## PASSAGE SHOWN
───

U.S. Intellectual History Blog

“We won’t be talking about slavery”–Public history by bike

A colleague of mine with a large fan base recently tweeted that his reason for getting a PhD was a love for writing and teaching. People will confess to almost anything on social media, even their worst afflictions. I, for one, sympathized. Still, I couldn’t help but wonder how a slight adjustment to this combination of loves might have led to an entirely different and more appealing life-path.

If one loved biking and teaching, for instance, one could lead bike tours in some historically rich city, like New Orleans. I recently went on a half-day bike tour of New Orleans with my family, and we were taught quite a lot by our knowledgeable guide, John.

Uncommon angle, St. Louis Cathedral, New Orleans. DVehlow [CC BY-SA 4.0 (https://creativecommons.org/licenses/by-sa/4.0)]

For instance: The French settled first near what is now called Bayou St. John. Soon they came to realize that the water, the air, and the mosquitoes were less of a problem a few miles away, where the Indians just happened to be living. That was where we were standing right now, John explained, the highest ground in the city of New Orleans, beside Saint Louis Cathedral in Jackson Square. Yeah, John said, they forced the Indians off the prime real estate and just took it for themselves. Sad story, but there you go. With dismissing phrases and gestures like these, John seemed to suggest that there was a lot we could talk about that we weren’t going to talk about.

“We won’t be talking about slavery,” he added.

The comment struck me, and I understood it in several ways. Sometimes the light will dim in the eyes of my students in the US History survey, as if to say, “He’s going to talk about slavery again, kill me now.” All I can say is, I know, I know. The topic can bring you down.

This semester I’m teaching an upper level African American history course for undergraduates, and I’ve about had it with the topic myself. Trying to cover all my bases for a class on Nat Turner, I finally got around to watching The Birth of a Nation, the recent film by Nate Parker. In one early passage, Nat’s master is renting him out to preach obedience to the slaves on neighboring plantations. Here the film punches hard, depicting the cruel squalor and indignity whites forced on blacks in order to profit off them, their flesh and their lifeblood. “I’ve had enough,” I remember thinking.

John’s customers were folks on vacation. They weren’t looking for a heavy ordeal.

I read an article once by a guide who gave tours at a southern plantation, who had to deal at times with a hostile contingent eager to argue whether slavery was really so bad. “We won’t be talking about slavery,” made sense from this angle, too. John wouldn’t want to get into it with some idiot with an ax to grind. His job was to keep things upbeat and move us along.

───

## STORED DATA
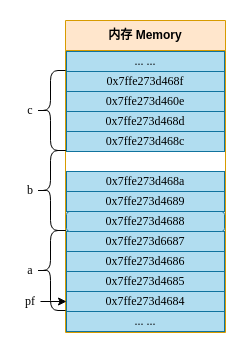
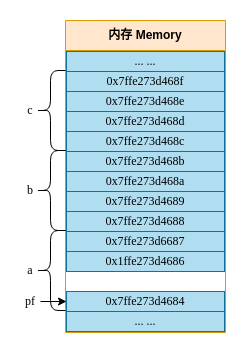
  <mxCell id="0" />
  <mxCell id="1" parent="0" />
  <mxCell id="2" value="内存 Memory" style="swimlane;whiteSpace=wrap;html=1;startSize=30;fillColor=#ffe6cc;strokeColor=#d79b00;" parent="1" vertex="1"><mxGeometry x="65" y="20" width="160" height="312" as="geometry" /></mxCell>
  <mxCell id="3" value="... ..." style="rounded=0;whiteSpace=wrap;html=1;fillColor=#b1ddf0;strokeColor=#10739e;fontFamily=consolas;" parent="2" vertex="1"><mxGeometry x="1" y="291" width="158" height="20" as="geometry" /></mxCell>
  <mxCell id="4" value="... ..." style="rounded=0;whiteSpace=wrap;html=1;fillColor=#b1ddf0;strokeColor=#10739e;fontFamily=consolas;" vertex="1" parent="2"><mxGeometry x="1" y="291" width="158" height="20" as="geometry" /></mxCell>
  <mxCell id="5" value="0x7ffe273d4684" style="rounded=0;whiteSpace=wrap;html=1;fillColor=#b1ddf0;strokeColor=#10739e;fontFamily=consolas;" vertex="1" parent="2"><mxGeometry x="1" y="271" width="158" height="20" as="geometry" /></mxCell>
- <mxCell id="6" value="0x7ffe273d4685" style="rounded=0;whiteSpace=wrap;html=1;fillColor=#b1ddf0;strokeColor=#10739e;fontFamily=consolas;" vertex="1" parent="2"><mxGeometry x="1" y="251" width="158" height="20" as="geometry" /></mxCell>
- <mxCell id="7" value="0x7ffe273d4686" style="rounded=0;whiteSpace=wrap;html=1;fillColor=#b1ddf0;strokeColor=#10739e;fontFamily=consolas;" vertex="1" parent="2"><mxGeometry x="1" y="231" width="158" height="20" as="geometry" /></mxCell>
+ <mxCell id="7" value="0x1ffe273d4686" style="rounded=0;whiteSpace=wrap;html=1;fillColor=#b1ddf0;strokeColor=#10739e;fontFamily=consolas;" vertex="1" parent="2"><mxGeometry x="1" y="231" width="158" height="20" as="geometry" /></mxCell>
  <mxCell id="8" value="0x7ffe273d6687" style="rounded=0;whiteSpace=wrap;html=1;fillColor=#b1ddf0;strokeColor=#10739e;fontFamily=consolas;" vertex="1" parent="2"><mxGeometry x="1" y="211" width="158" height="20" as="geometry" /></mxCell>
- <mxCell id="9" value="0x7ffe273d4688" style="whiteSpace=wrap;html=1;fillColor=#b1ddf0;strokeColor=#10739e;fontFamily=consolas;rounded=1;" vertex="1" parent="2"><mxGeometry x="1" y="191" width="158" height="20" as="geometry" /></mxCell>
+ <mxCell id="9" value="0x7ffe273d4688" style="rounded=0;whiteSpace=wrap;html=1;fillColor=#b1ddf0;strokeColor=#10739e;fontFamily=consolas;" vertex="1" parent="2"><mxGeometry x="1" y="191" width="158" height="20" as="geometry" /></mxCell>
  <mxCell id="10" value="0x7ffe273d4689" style="rounded=0;whiteSpace=wrap;html=1;fillColor=#b1ddf0;strokeColor=#10739e;fontFamily=consolas;" vertex="1" parent="2"><mxGeometry x="1" y="171" width="158" height="20" as="geometry" /></mxCell>
  <mxCell id="11" value="0x7ffe273d468a" style="rounded=0;whiteSpace=wrap;html=1;fillColor=#b1ddf0;strokeColor=#10739e;fontFamily=consolas;" vertex="1" parent="2"><mxGeometry x="1" y="151" width="158" height="20" as="geometry" /></mxCell>
+ <mxCell id="12" value="0x7ffe273d468b" style="rounded=0;whiteSpace=wrap;html=1;fillColor=#b1ddf0;strokeColor=#10739e;fontFamily=consolas;" vertex="1" parent="2"><mxGeometry x="1" y="131" width="158" height="20" as="geometry" /></mxCell>
  <mxCell id="13" value="0x7ffe273d468c" style="rounded=0;whiteSpace=wrap;html=1;fillColor=#b1ddf0;strokeColor=#10739e;fontFamily=consolas;" vertex="1" parent="2"><mxGeometry x="1" y="111" width="158" height="20" as="geometry" /></mxCell>
  <mxCell id="14" value="0x7ffe273d468d" style="rounded=0;whiteSpace=wrap;html=1;fillColor=#b1ddf0;strokeColor=#10739e;fontFamily=consolas;" vertex="1" parent="2"><mxGeometry x="1" y="91" width="158" height="20" as="geometry" /></mxCell>
- <mxCell id="15" value="0x7ffe273d460e" style="rounded=0;whiteSpace=wrap;html=1;fillColor=#b1ddf0;strokeColor=#10739e;fontFamily=consolas;" vertex="1" parent="2"><mxGeometry x="1" y="71" width="158" height="20" as="geometry" /></mxCell>
+ <mxCell id="15" value="0x7ffe273d468e" style="rounded=0;whiteSpace=wrap;html=1;fillColor=#b1ddf0;strokeColor=#10739e;fontFamily=consolas;" vertex="1" parent="2"><mxGeometry x="1" y="71" width="158" height="20" as="geometry" /></mxCell>
  <mxCell id="16" value="0x7ffe273d468f" style="rounded=0;whiteSpace=wrap;html=1;fillColor=#b1ddf0;strokeColor=#10739e;fontFamily=consolas;" vertex="1" parent="2"><mxGeometry x="1" y="51" width="158" height="20" as="geometry" /></mxCell>
  <mxCell id="17" value="... ..." style="rounded=0;whiteSpace=wrap;html=1;fillColor=#b1ddf0;strokeColor=#10739e;fontFamily=consolas;" parent="2" vertex="1"><mxGeometry x="1" y="31" width="158" height="20" as="geometry" /></mxCell>
  <mxCell id="18" value="" style="shape=curlyBracket;whiteSpace=wrap;html=1;rounded=1;labelPosition=left;verticalLabelPosition=middle;align=right;verticalAlign=middle;" vertex="1" parent="1"><mxGeometry x="35" y="230" width="30" height="80" as="geometry" /></mxCell>
  <mxCell id="19" style="edgeStyle=orthogonalEdgeStyle;rounded=0;orthogonalLoop=1;jettySize=auto;html=1;" edge="1" parent="1" source="20" target="5"><mxGeometry relative="1" as="geometry"><mxPoint x="56" y="309" as="targetPoint" /></mxGeometry></mxCell>
  <mxCell id="20" value="&lt;font face=&quot;consolas&quot;&gt;pf&lt;/font&gt;" style="text;html=1;strokeColor=none;fillColor=none;align=center;verticalAlign=middle;whiteSpace=wrap;rounded=0;" vertex="1" parent="1"><mxGeometry x="20" y="286" width="20" height="30" as="geometry" /></mxCell>
  <mxCell id="21" value="&lt;font face=&quot;consolas&quot;&gt;a&lt;/font&gt;" style="text;html=1;strokeColor=none;fillColor=none;align=center;verticalAlign=middle;whiteSpace=wrap;rounded=0;" vertex="1" parent="1"><mxGeometry x="25" y="255" width="10" height="30" as="geometry" /></mxCell>
  <mxCell id="22" value="&lt;font face=&quot;consolas&quot;&gt;b&lt;/font&gt;" style="text;html=1;strokeColor=none;fillColor=none;align=center;verticalAlign=middle;whiteSpace=wrap;rounded=0;" vertex="1" parent="1"><mxGeometry x="25" y="175" width="10" height="30" as="geometry" /></mxCell>
  <mxCell id="23" value="" style="shape=curlyBracket;whiteSpace=wrap;html=1;rounded=1;labelPosition=left;verticalLabelPosition=middle;align=right;verticalAlign=middle;" vertex="1" parent="1"><mxGeometry x="35" y="150" width="30" height="80" as="geometry" /></mxCell>
  <mxCell id="24" value="&lt;font face=&quot;consolas&quot;&gt;c&lt;/font&gt;" style="text;html=1;strokeColor=none;fillColor=none;align=center;verticalAlign=middle;whiteSpace=wrap;rounded=0;" vertex="1" parent="1"><mxGeometry x="25" y="95" width="10" height="30" as="geometry" /></mxCell>
  <mxCell id="25" value="" style="shape=curlyBracket;whiteSpace=wrap;html=1;rounded=1;labelPosition=left;verticalLabelPosition=middle;align=right;verticalAlign=middle;" vertex="1" parent="1"><mxGeometry x="35" y="70" width="30" height="80" as="geometry" /></mxCell>
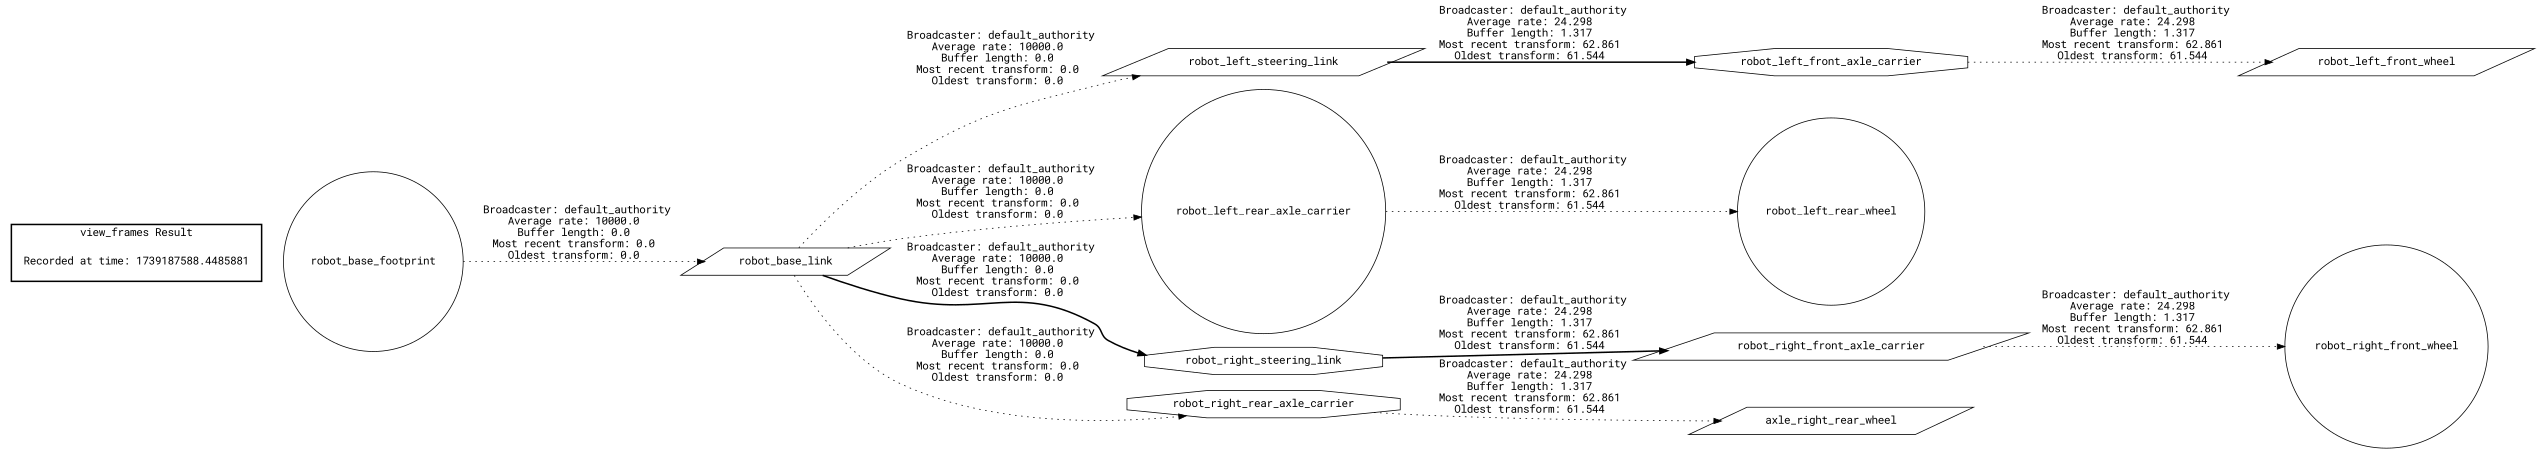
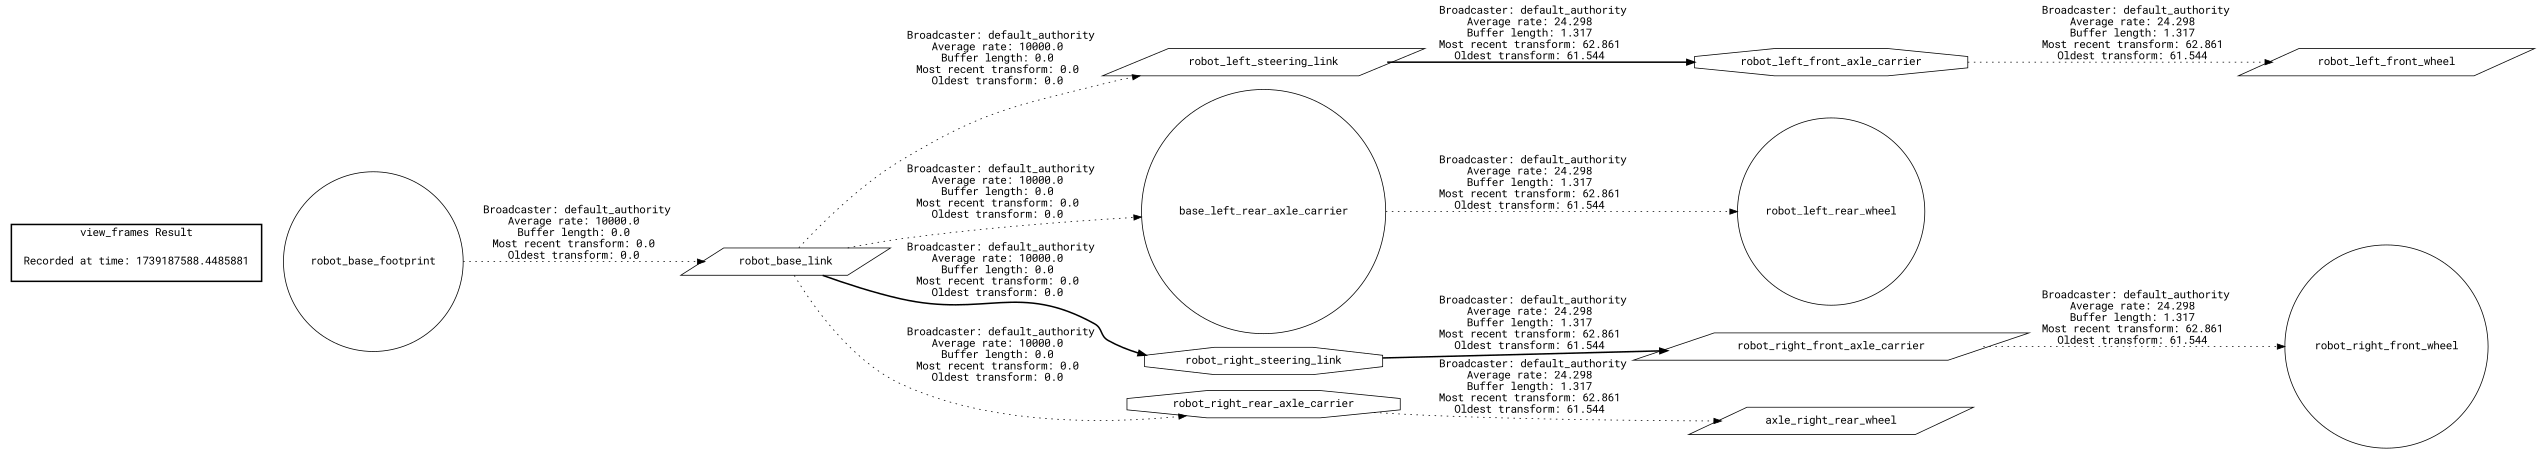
  digraph {
    fontname="Roboto Mono"
    rankdir=LR
    node [fontname="Roboto Mono" shape=parallelogram]
    edge [fontname="Roboto Mono" style=dotted]
    "Recorded at time: 1739187588.4485881" [shape=plaintext]
    robot_base_footprint [shape=circle]
    robot_left_front_axle_carrier [shape=octagon]
    robot_left_front_wheel
    robot_left_steering_link
-   robot_left_rear_axle_carrier [shape=circle]
+   robot_left_rear_axle_carrier [shape=circle label=base_left_rear_axle_carrier]
    robot_left_rear_wheel [shape=circle]
    robot_base_link
    robot_right_steering_link [shape=octagon]
    robot_right_rear_axle_carrier [shape=octagon]
    robot_right_front_axle_carrier
    n12 [label=axle_right_rear_wheel]
    robot_right_front_wheel [shape=circle]
    subgraph cluster_1 {
      color=black
      label="view_frames Result"
      style=bold
      "Recorded at time: 1739187588.4485881"
    }
    "Recorded at time: 1739187588.4485881" -> robot_base_footprint [style=invis]
    robot_base_footprint -> robot_base_link [label=" Broadcaster: default_authority\nAverage rate: 10000.0\nBuffer length: 0.0\nMost recent transform: 0.0\nOldest transform: 0.0\n"]
    robot_left_front_axle_carrier -> robot_left_front_wheel [label=" Broadcaster: default_authority\nAverage rate: 24.298\nBuffer length: 1.317\nMost recent transform: 62.861\nOldest transform: 61.544\n"]
    robot_left_steering_link -> robot_left_front_axle_carrier [label=" Broadcaster: default_authority\nAverage rate: 24.298\nBuffer length: 1.317\nMost recent transform: 62.861\nOldest transform: 61.544\n" style=bold]
    robot_left_rear_axle_carrier -> robot_left_rear_wheel [label=" Broadcaster: default_authority\nAverage rate: 24.298\nBuffer length: 1.317\nMost recent transform: 62.861\nOldest transform: 61.544\n"]
    robot_base_link -> robot_left_steering_link [label=" Broadcaster: default_authority\nAverage rate: 10000.0\nBuffer length: 0.0\nMost recent transform: 0.0\nOldest transform: 0.0\n"]
    robot_base_link -> robot_left_rear_axle_carrier [label=" Broadcaster: default_authority\nAverage rate: 10000.0\nBuffer length: 0.0\nMost recent transform: 0.0\nOldest transform: 0.0\n"]
    robot_base_link -> robot_right_steering_link [label=" Broadcaster: default_authority\nAverage rate: 10000.0\nBuffer length: 0.0\nMost recent transform: 0.0\nOldest transform: 0.0\n" style=bold]
    robot_base_link -> robot_right_rear_axle_carrier [label=" Broadcaster: default_authority\nAverage rate: 10000.0\nBuffer length: 0.0\nMost recent transform: 0.0\nOldest transform: 0.0\n"]
    robot_right_steering_link -> robot_right_front_axle_carrier [label=" Broadcaster: default_authority\nAverage rate: 24.298\nBuffer length: 1.317\nMost recent transform: 62.861\nOldest transform: 61.544\n" style=bold]
    robot_right_rear_axle_carrier -> n12 [label=" Broadcaster: default_authority\nAverage rate: 24.298\nBuffer length: 1.317\nMost recent transform: 62.861\nOldest transform: 61.544\n"]
    robot_right_front_axle_carrier -> robot_right_front_wheel [label=" Broadcaster: default_authority\nAverage rate: 24.298\nBuffer length: 1.317\nMost recent transform: 62.861\nOldest transform: 61.544\n"]
  }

───

## JOBS
A - Repeat the blog post on the New Orleans bike tour word for word, starting with "U.S. Intellectual History" and going on through "knowledgeable guide, John.".
B - For each statement, answer yes or no on whether it agrees with the blog post on the New Orleans bike tour, and quote the words of the post that decide it. (i) The French first settled near what is now called Bayou St. John. (ii) The bike tour took a full day. (iii) The upper level African American history course being taught this semester is for graduate students.
The lines that accompany the text play no part in what comes next.

## RESULTS
A -
U.S. Intellectual History Blog

“We won’t be talking about slavery”–Public history by bike

A colleague of mine with a large fan base recently tweeted that his reason for getting a PhD was a love for writing and teaching. People will confess to almost anything on social media, even their worst afflictions. I, for one, sympathized. Still, I couldn’t help but wonder how a slight adjustment to this combination of loves might have led to an entirely different and more appealing life-path.

If one loved biking and teaching, for instance, one could lead bike tours in some historically rich city, like New Orleans. I recently went on a half-day bike tour of New Orleans with my family, and we were taught quite a lot by our knowledgeable guide, John.

B -
(i) Yes: "The French settled first near what is now called Bayou St. John."
(ii) No: "I recently went on a half-day bike tour of New Orleans with my family"
(iii) No: "This semester I’m teaching an upper level African American history course for undergraduates"